Companies like Microsoft, Amazon and Google deserve to be commended for building the first-gen cloud. But what has held up universal adoption is that those providers still present a bundled economic model.

Cloud 2.0 will be the unbundled cloud, deconstructing services—compute, storage, networking—into components offered by vendors that can optimize each of them independently. Look to what Wasabi is doing for storage, or Packet for compute, as examples, Koulopoulos said.

"Your role is to be the aggregator of these various services," he told solution providers gathered in Anaheim.

Slowing that progress is lock-in to Cloud 1.0. "Once you're locked in, it's really hard to get out of it," he said.

The channel will play a key role in unlocking the next phase of cloud, which further frees companies to focus on their core competencies and shed all others—an essential pursuit for businesses that want to remain relevant as the world rapidly changes.

And for most businesses, technology is essential to the products and services they deliver customers—but it's not their core.
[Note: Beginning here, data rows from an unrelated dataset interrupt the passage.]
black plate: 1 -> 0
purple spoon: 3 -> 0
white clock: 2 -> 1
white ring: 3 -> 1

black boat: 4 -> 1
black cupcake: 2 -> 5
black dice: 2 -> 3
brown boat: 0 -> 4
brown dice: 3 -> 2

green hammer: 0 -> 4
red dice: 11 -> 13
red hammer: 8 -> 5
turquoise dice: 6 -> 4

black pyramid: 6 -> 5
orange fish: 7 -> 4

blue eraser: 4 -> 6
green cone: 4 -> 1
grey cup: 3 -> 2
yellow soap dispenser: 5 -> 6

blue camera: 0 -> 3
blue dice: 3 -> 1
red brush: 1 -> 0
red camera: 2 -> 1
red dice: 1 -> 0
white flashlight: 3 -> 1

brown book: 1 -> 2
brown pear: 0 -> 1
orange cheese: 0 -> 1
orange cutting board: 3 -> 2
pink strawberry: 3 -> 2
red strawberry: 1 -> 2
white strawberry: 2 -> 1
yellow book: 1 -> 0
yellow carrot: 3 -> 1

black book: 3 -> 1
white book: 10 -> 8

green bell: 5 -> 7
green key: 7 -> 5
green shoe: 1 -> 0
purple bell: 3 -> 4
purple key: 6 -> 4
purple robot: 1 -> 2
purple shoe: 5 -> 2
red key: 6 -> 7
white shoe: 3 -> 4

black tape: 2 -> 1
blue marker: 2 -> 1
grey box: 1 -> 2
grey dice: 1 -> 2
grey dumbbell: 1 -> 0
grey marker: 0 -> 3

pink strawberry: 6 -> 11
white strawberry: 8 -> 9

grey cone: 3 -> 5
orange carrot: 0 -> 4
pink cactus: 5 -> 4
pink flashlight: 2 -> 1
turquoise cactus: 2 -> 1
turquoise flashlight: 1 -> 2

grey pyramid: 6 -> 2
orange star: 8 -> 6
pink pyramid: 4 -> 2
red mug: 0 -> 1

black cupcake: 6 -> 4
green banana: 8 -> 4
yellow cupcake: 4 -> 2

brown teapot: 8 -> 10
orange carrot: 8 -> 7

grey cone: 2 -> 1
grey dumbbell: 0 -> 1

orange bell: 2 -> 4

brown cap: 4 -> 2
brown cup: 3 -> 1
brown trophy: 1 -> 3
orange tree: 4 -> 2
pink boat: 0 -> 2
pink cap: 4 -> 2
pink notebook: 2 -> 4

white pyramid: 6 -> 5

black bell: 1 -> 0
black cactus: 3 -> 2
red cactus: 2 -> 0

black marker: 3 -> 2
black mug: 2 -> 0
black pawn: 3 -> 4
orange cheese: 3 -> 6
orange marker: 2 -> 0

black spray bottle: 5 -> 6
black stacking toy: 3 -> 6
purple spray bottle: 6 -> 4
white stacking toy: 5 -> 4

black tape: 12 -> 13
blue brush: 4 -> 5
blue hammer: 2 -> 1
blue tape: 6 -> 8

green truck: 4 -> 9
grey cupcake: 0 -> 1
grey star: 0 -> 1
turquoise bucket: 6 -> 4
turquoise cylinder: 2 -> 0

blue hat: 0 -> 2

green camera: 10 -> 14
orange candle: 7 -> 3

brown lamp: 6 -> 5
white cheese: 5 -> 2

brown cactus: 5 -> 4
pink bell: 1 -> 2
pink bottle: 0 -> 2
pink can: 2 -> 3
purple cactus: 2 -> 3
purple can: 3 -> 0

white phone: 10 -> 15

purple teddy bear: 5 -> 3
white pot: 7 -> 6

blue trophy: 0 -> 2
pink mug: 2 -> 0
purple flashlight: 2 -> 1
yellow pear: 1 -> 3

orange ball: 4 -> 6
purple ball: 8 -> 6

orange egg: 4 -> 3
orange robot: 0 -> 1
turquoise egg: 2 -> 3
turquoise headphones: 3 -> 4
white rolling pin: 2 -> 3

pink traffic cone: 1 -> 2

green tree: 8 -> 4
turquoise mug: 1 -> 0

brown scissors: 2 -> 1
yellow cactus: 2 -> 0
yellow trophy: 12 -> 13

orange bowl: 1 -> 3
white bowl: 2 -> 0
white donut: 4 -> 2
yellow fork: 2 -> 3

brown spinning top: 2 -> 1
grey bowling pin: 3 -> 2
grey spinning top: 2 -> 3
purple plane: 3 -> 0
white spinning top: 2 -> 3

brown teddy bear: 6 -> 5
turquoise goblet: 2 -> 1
Cloud partners must figure out how to eliminate the friction that makes it harder for their enterprise customer to focus on their core value propositions, Koulopoulos said.

"What you deliver as an industry is the elimination of technological friction," Koulopoulos said. "You take friction out of the equation, you increase the velocity of the transactions, and increase the pleasure of the user experience."

That sentiment resonated with Ben Schmerler, director of strategic operations at DP Solutions, a managed services provider based in Columbia, MD.

Schmerler works on guiding direction of the business, and sees the paradigm shift currently under way as one that will drastically impact MSP practices.

"We have to be bleeding-edge within our core, willing to embrace this new stuff, embrace change, but remember fundamentally who we are," Schmerler said. "That sounds like it's conflicting, but I don’t think it is. "

MSPs have to constantly assess how the deliverables they excel at can be provided to suit the modern and rapidly evolving market, Schmerler said.

"A lot of MSPs become very stale," he said.